══ DATA FOR THE TASK ══

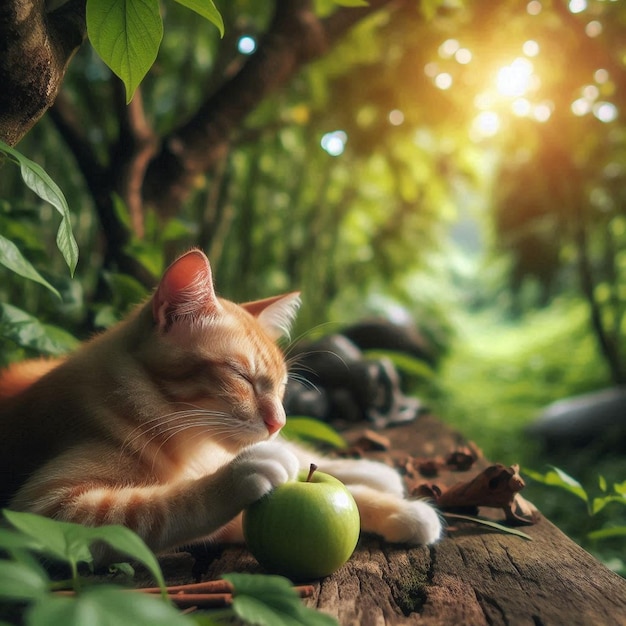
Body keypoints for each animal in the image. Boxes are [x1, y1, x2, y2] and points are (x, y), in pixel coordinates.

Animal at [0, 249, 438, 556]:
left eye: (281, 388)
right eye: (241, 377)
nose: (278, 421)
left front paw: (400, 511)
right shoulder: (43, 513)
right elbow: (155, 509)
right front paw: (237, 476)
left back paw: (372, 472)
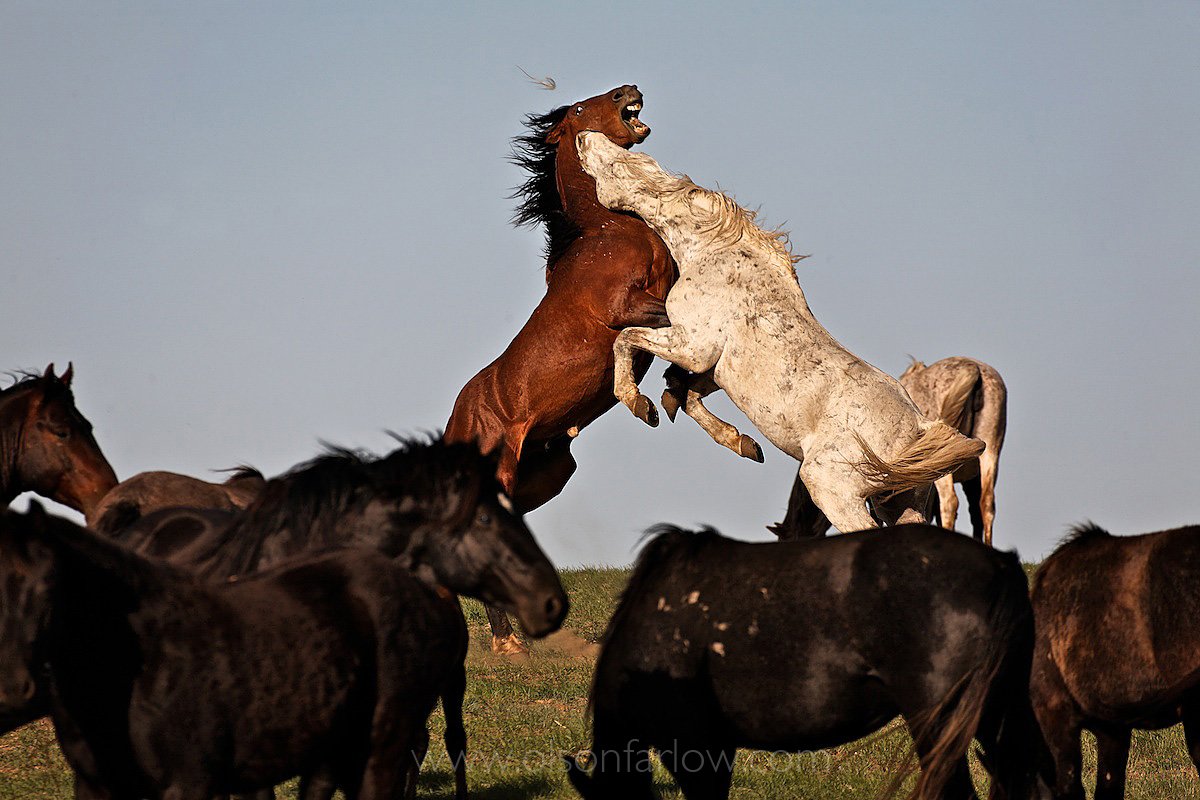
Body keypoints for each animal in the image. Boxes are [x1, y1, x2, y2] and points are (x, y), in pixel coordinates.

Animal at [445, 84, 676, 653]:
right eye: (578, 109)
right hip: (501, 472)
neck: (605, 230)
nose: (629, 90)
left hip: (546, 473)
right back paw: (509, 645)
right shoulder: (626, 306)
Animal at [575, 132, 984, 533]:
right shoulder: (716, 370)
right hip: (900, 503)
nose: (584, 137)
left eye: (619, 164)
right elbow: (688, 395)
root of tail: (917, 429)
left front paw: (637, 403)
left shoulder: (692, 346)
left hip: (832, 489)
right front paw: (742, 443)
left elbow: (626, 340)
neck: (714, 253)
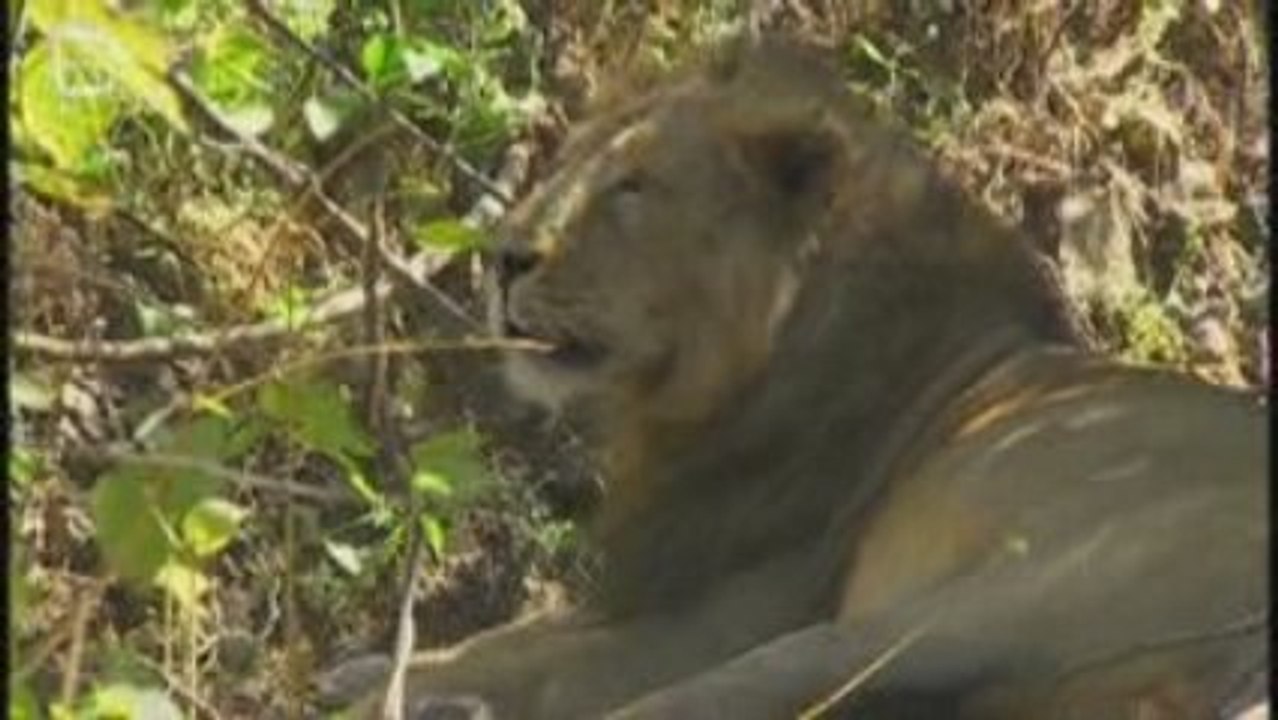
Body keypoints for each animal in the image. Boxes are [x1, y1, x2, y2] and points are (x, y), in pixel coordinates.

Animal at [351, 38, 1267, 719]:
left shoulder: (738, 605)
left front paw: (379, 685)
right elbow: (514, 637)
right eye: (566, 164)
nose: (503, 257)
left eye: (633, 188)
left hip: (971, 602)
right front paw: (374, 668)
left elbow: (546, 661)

═══
══ DATA FOR THE TASK ══

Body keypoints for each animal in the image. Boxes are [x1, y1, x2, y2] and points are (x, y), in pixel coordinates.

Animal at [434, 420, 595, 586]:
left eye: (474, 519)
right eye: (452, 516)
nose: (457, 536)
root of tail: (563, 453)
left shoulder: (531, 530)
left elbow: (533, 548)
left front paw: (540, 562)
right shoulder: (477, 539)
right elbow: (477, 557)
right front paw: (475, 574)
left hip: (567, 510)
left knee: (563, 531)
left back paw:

═══
══ DATA FOR THE TASK ══

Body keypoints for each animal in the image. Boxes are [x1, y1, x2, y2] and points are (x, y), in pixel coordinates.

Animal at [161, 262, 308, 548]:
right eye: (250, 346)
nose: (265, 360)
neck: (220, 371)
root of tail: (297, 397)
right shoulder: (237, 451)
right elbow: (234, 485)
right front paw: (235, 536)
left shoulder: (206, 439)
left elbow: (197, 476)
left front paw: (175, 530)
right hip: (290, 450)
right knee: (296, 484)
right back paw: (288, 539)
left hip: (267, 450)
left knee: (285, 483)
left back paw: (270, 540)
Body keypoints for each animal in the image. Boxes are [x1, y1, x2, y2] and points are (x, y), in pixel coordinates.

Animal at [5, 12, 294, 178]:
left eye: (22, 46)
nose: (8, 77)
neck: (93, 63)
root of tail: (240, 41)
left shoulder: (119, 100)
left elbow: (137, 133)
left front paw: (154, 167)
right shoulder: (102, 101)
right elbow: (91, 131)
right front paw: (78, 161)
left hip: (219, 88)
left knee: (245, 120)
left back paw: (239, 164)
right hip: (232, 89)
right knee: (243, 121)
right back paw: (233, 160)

═══

TASK INSTRUCTIONS: Each line above with the string "elbow" should be reported in full.

WRITTEN SOLUTION:
right elbow: (155, 509)
right elbow: (688, 395)
left elbow: (626, 340)
right elbow: (514, 637)
left elbow: (546, 661)
left elbow: (533, 548)
right elbow: (477, 557)
right elbow: (234, 485)
left elbow: (197, 476)
left elbow: (137, 133)
right elbow: (91, 131)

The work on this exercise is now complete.